Using the listing below, please gather every line containing the word "with".

(RECORDS SUPPLIED)

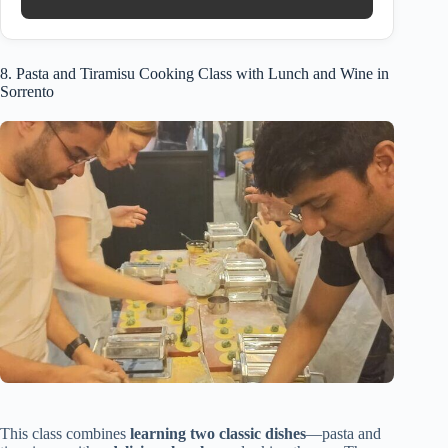
8. Pasta and Tiramisu Cooking Class with Lunch and Wine in
Sorrento
This class combines
learning two classic dishes
—pasta and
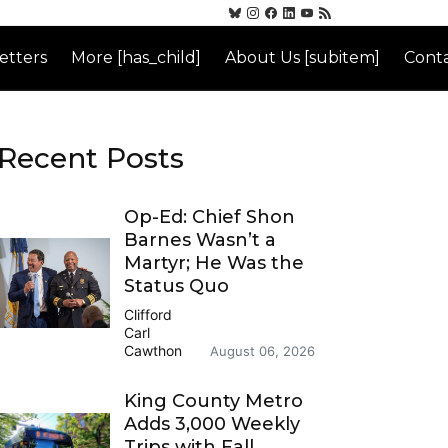
etters
More [has_child]
About Us [subitem]
Conta
Recent Posts
Op-Ed: Chief Shon
Barnes Wasn’t a
Martyr; He Was the
Status Quo
Clifford
Carl
Cawthon
August 06, 2026
King County Metro
Adds 3,000 Weekly
Trips with Fall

(End RECORDS SUPPLIED)

#### RESULT FOR THIS EXERCISE
8. Pasta and Tiramisu Cooking Class with Lunch and Wine in
Trips with Fall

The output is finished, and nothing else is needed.